= Timeline of materials technology =

Major innovations in materials technology

==BC==

- 28,000 BC – People wear beads, bracelets, and pendants
- 14,500 BC – First pottery, made by the Jōmon people of Japan.
- 6th millennium BC – Copper metallurgy is invented and copper is used for ornamentation (see Pločnik article)
- 2nd millennium BC – Bronze is used for weapons and armor
- 16th century BC – The Hittites develop crude iron metallurgy
- 13th century BC – Invention of steel when iron and charcoal are combined properly
- 10th century BC – Glass production begins in ancient Near East
- 1st millennium BC – Pewter beginning to be used in China and Egypt
- 1000 BC – The Phoenicians introduce dyes made from the purple murex.
++++++
- **Tasks for this exercise**:
a) Quote the passage from the materials technology timeline starting at "- 2nd millennium" and ending at "the purple murex.".
b) Render this sentence from the materials technology timeline into French: "People wear beads, bracelets, and pendants."

- **Data section**:
++++++
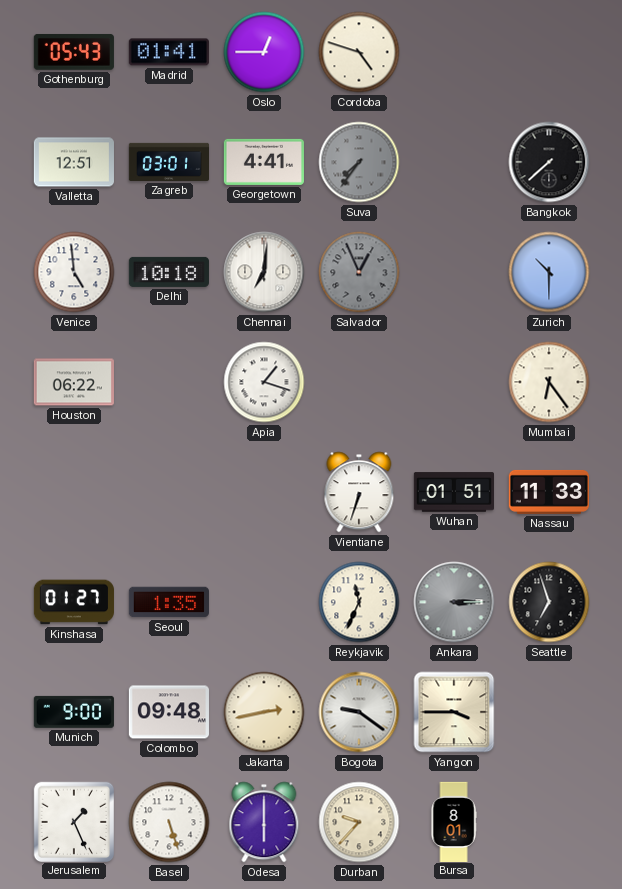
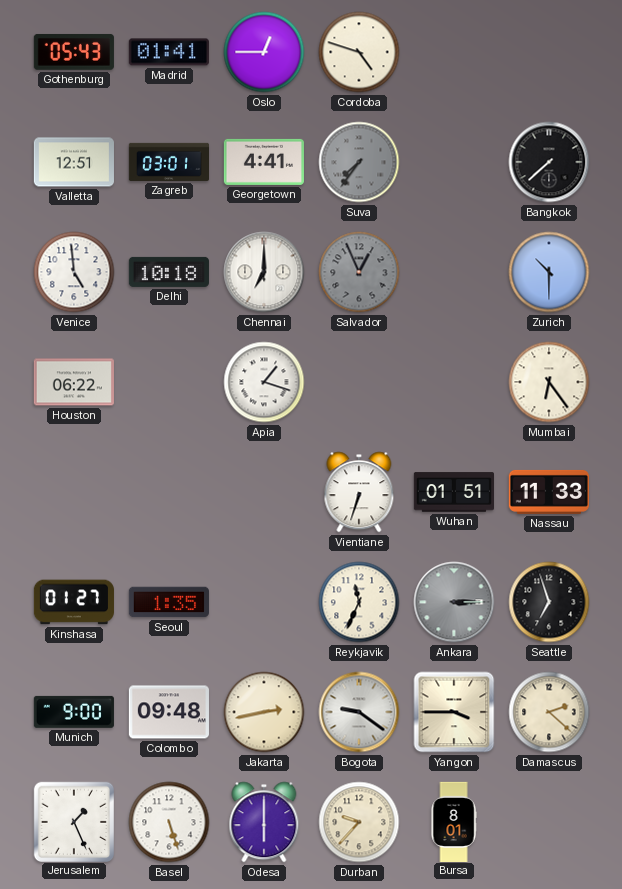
Chennai: 7:01 -> 7:00
Damascus: none -> 2:22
++++++
- **Completed exercise**:
a)
- 2nd millennium BC – Bronze is used for weapons and armor
- 16th century BC – The Hittites develop crude iron metallurgy
- 13th century BC – Invention of steel when iron and charcoal are combined properly
- 10th century BC – Glass production begins in ancient Near East
- 1st millennium BC – Pewter beginning to be used in China and Egypt
- 1000 BC – The Phoenicians introduce dyes made from the purple murex.

b) Les gens portent des perles, des bracelets et des pendentifs.